Otherwise, in technical circumstances as remarkable for their modernity as for their similarity, only one shortcoming was notable, and that affected both the navies locked in the war’s critical confrontation, the British and the German. Neither had adequate reconnaissance resources. Traditionally, fleets had deployed, forward of what were now known as their “capital” units, the battleships, and their attendant light craft, a screen of intermediate ships fast enough to find the enemy and strong enough then to disengage before suffering crippling damage. In the decades before the First World War, they had acquired t
he name of “cruisers.” Admiral Fisher, the sponsor of the Dreadnought concept, had conceived the idea that the function of the cruiser would in future best be served by a vessel as large as the battleship and as well armed, but faster, its superior speed being achieved by dispensing with much of the battleship’s armour. By 1916 the Grand Fleet included nine of these “battlecruisers” and the High Seas Fleet, since the Germans had followed the British initiative, five.
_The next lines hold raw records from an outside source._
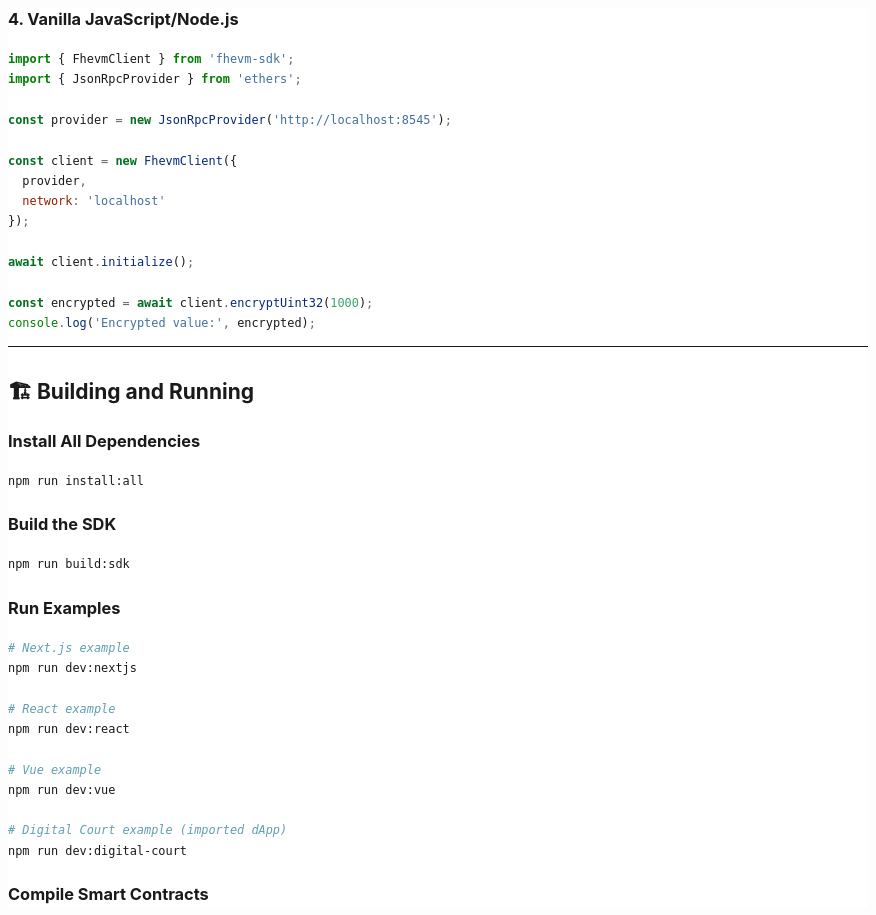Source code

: ### 4. Vanilla JavaScript/Node.js

```javascript
import { FhevmClient } from 'fhevm-sdk';
import { JsonRpcProvider } from 'ethers';

const provider = new JsonRpcProvider('http://localhost:8545');

const client = new FhevmClient({
  provider,
  network: 'localhost'
});

await client.initialize();

const encrypted = await client.encryptUint32(1000);
console.log('Encrypted value:', encrypted);
```

---

## 🏗️ Building and Running

### Install All Dependencies

```bash
npm run install:all
```

### Build the SDK

```bash
npm run build:sdk
```

### Run Examples

```bash
# Next.js example
npm run dev:nextjs

# React example
npm run dev:react

# Vue example
npm run dev:vue

# Digital Court example (imported dApp)
npm run dev:digital-court
```

### Compile Smart Contracts
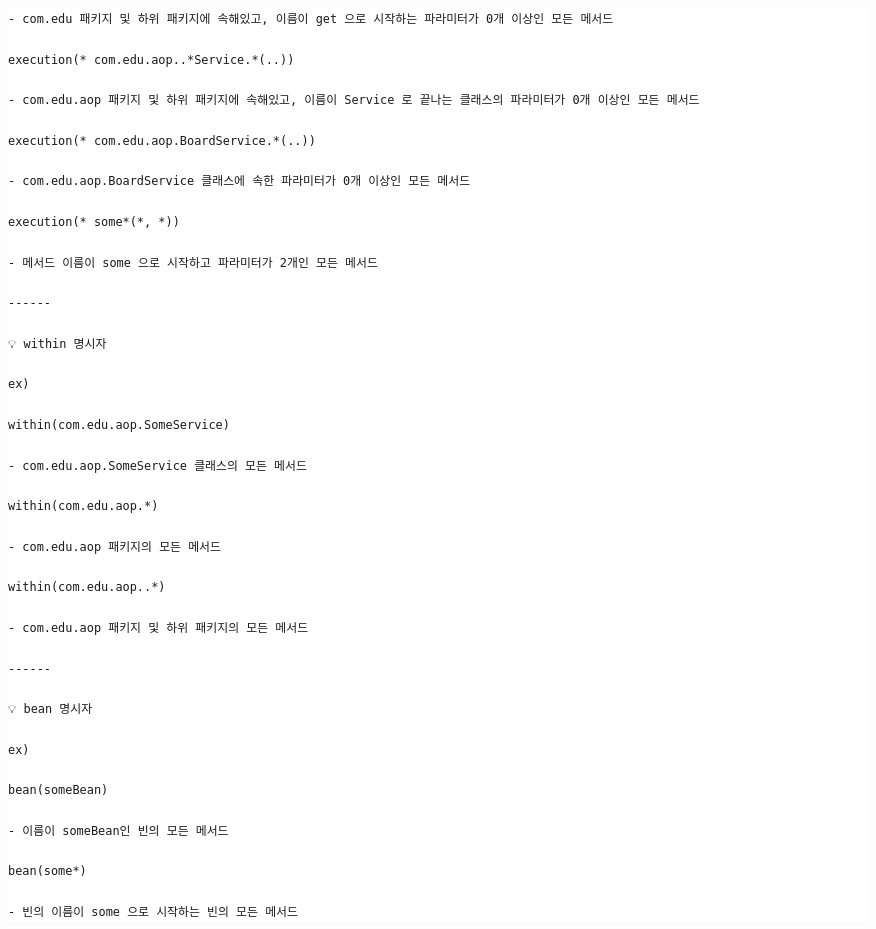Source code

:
 ```
- com.edu 패키지 및 하위 패키지에 속해있고, 이름이 get 으로 시작하는 파라미터가 0개 이상인 모든 메서드

execution(* com.edu.aop..*Service.*(..))

- com.edu.aop 패키지 및 하위 패키지에 속해있고, 이름이 Service 로 끝나는 클래스의 파라미터가 0개 이상인 모든 메서드

execution(* com.edu.aop.BoardService.*(..))

- com.edu.aop.BoardService 클래스에 속한 파라미터가 0개 이상인 모든 메서드

execution(* some*(*, *))

- 메서드 이름이 some 으로 시작하고 파라미터가 2개인 모든 메서드

------

💡 within 명시자

ex)

within(com.edu.aop.SomeService)

- com.edu.aop.SomeService 클래스의 모든 메서드

within(com.edu.aop.*)

- com.edu.aop 패키지의 모든 메서드

within(com.edu.aop..*)

- com.edu.aop 패키지 및 하위 패키지의 모든 메서드

------

💡 bean 명시자

ex)

bean(someBean)

- 이름이 someBean인 빈의 모든 메서드

bean(some*)

- 빈의 이름이 some 으로 시작하는 빈의 모든 메서드
```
Of traditional cruisers neither had any number and those in service were old, slow and weak in armament and armour. That would not have mattered had the admirals restricted their employment to the appropriate reconnaissance role and deterred the battlecruiser squadron commanders from exposing their ships to punishment they were not built to withstand. Unfortunately for both navies, the belief had arisen that battlecruisers should, in extension of their scouting function, engage in action with the enemy’s battleships when found, using their main armament to “fix” them while their own supporting battleships came up, and trusting to their superior speed to escape damage in the interim. “Speed is protection,” Fisher had argued. His battlecruisers were indeed faster than any battleship then afloat by a margin of as much as ten knots (British battlecruiser Queen Mary = 33 knots, German battleship Kaiser = 23.6 knots). As battle would prove, however, speed was not protection against modern naval guns, firing 12-inch or heavier shells out to ranges of 17,000 yards. The illusion that it might prove so had caused navies to spend the money that could have bought dozens of smaller but effective cruisers on a handful of battlecruisers no better at doing their work and wholly unsuitable to challenge battleships even in the preliminaries of fleet action. The Royal Navy went into battle at Jutland in 1916 with but a handful of traditional cruisers, none up to their work, swarms of light cruisers too weak even to show themselves to the enemy’s heavier ships and an advanced guard of battlecruisers which would suffer terrible and pointless loss before the main action was joined.